— ВЫБРАННЫЙ ОТРЫВОК —
______
Ныряя в зыби, в хляби те глухие,
Как тешился он в мутных глубинах!
Там он в неистовых терялся снах.
Потом, стряхнув их волшебства лихие,
Опять всплывал, как божества морские,
В сознаньи ясном, в солнечных странах.
(«Сын солнца. 2. Среди волн»). (С. 87)
Коневской убежден в том, что (как формулирует в заметках к статье о нем его друг Н. М. Соколов) «человек должен уподобляться отрешенной красоте, т. е. представлять в высшем согласии соединение сознания своей личности с безграничным простором всех своих душевных качеств».[82] И в то же время почти экстатические порывания к слиянию с всеединством сочетаются у поэта с осознанием своей индивидуальной отверженности от благой абсолютной субстанции, рождая разлады и противоречия в его душе. Стихийные, хаотические начала будоражат его внутренний мир, пытаются овладеть им, но встречают сопротивление и отпор:
Нет, не ликуй, коварная пучина!
Я – человек, ты – бытия причина,
Но мне святыня – цельный мой состав.
Пусть мир сулит безличия пустыня –
Стоит и в смерти стойкая твердыня,
Мой лик, стихии той себя не сдав.
(«Сын солнца. 4. Starres Ich»). (С. 88)
______
— ФРАГМЕНТЫ ДАННЫХ —
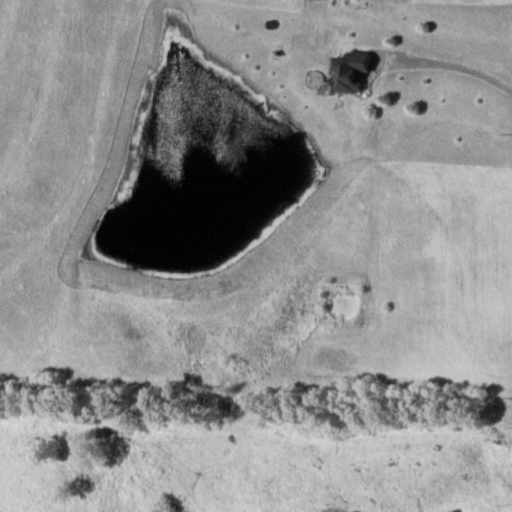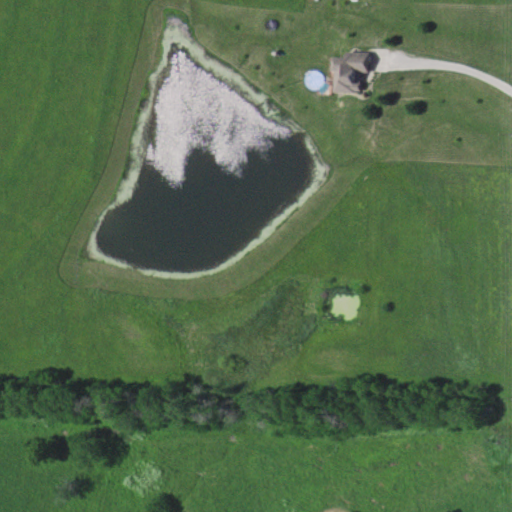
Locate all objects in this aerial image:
road: (451, 66)
building: (348, 73)
road: (343, 402)
building: (496, 443)
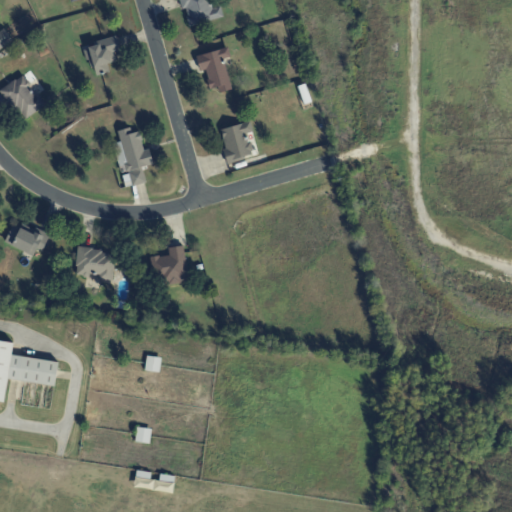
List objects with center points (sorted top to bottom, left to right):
building: (70, 0)
building: (199, 11)
building: (4, 38)
building: (103, 54)
building: (214, 68)
building: (22, 97)
road: (173, 100)
building: (236, 141)
building: (131, 156)
road: (163, 211)
building: (25, 238)
building: (94, 264)
building: (169, 266)
building: (152, 363)
building: (23, 368)
road: (73, 388)
building: (142, 434)
building: (153, 481)
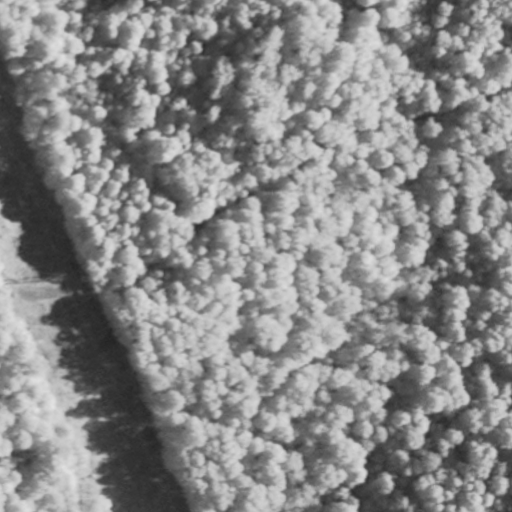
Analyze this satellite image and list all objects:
road: (360, 159)
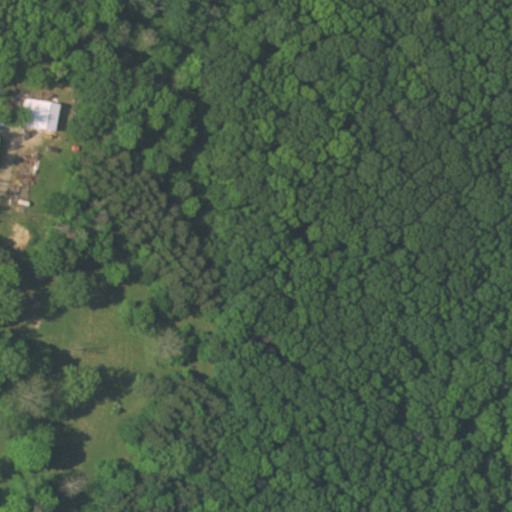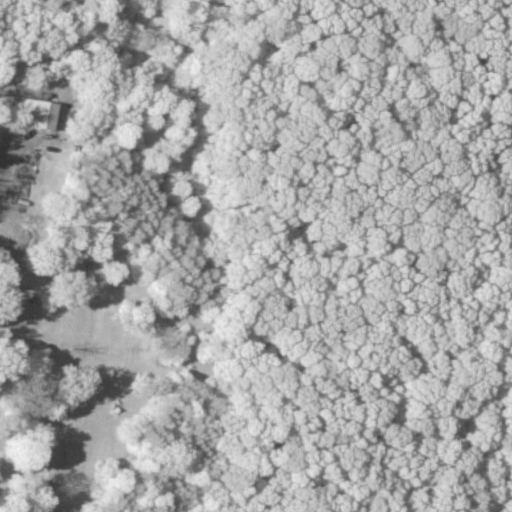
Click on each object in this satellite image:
building: (36, 116)
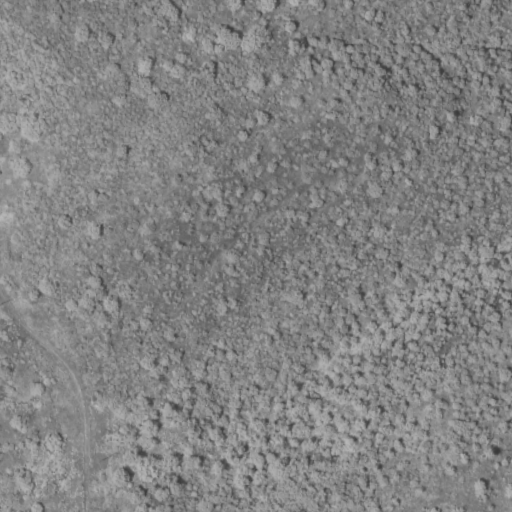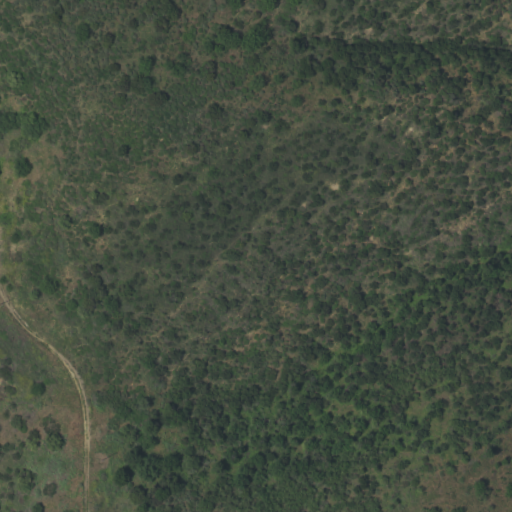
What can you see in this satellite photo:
road: (80, 386)
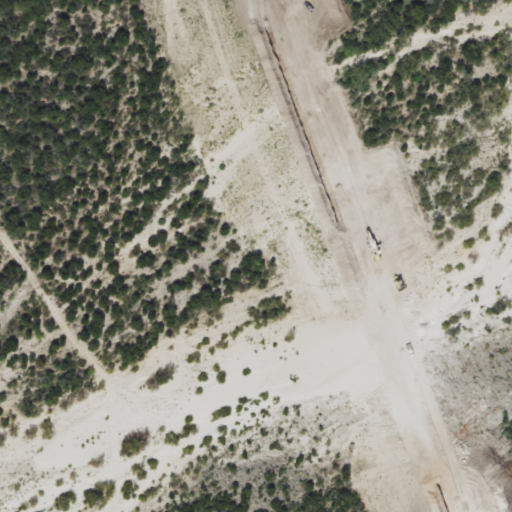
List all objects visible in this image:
river: (353, 416)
______
— ЗАДАНИЕ —
Допишите продолжение отрывка о поэзии Коневского, начав сразу после его последней строки.

— ОТВЕТ —
В конечном счете поэт, взыскующий полноты бытия и одновременно из этой полноты исходящий во всех своих жизненных восприятиях, приемлет и деструктивные, земные, плотские формы как необходимую составляющую динамического равновесия мировой гармонии. Эти начала окрашивают его мировосприятие в драматические тона, но вместе с тем обладают стимулирующей силой для роста и становления самосознания, для обретения духовной свободы. Многие произведения Коневского представляют собой диалог между различными голосами, звучащими внутри единого авторского «я», нескончаемый метафизический спор, как в одноименном стихотворении, в котором «вся толща вещественного бытия» (по формулировке Брюсова) осмысляется как необходимое условие постижения духовной субстанции:
Долго ль эту призрачную плоть
Из пустынь воздушных выдвигать?
Долго ль ею душу облагать,
Воздвигать ее, чтоб вновь бороть?
Без тебя безжизненно-волен,
Без тебя торжественно-уныл,
Я влекуся в плен твоих пелен
И тобой я – уж не то, что был.
‹…›
Не престань меня в пяту колоть,
И затягивать, и вдаль гонять…
Так из века в век нас не разнять,
О творец мой и борец мой, плоть!
(«Спор»). (С. 138)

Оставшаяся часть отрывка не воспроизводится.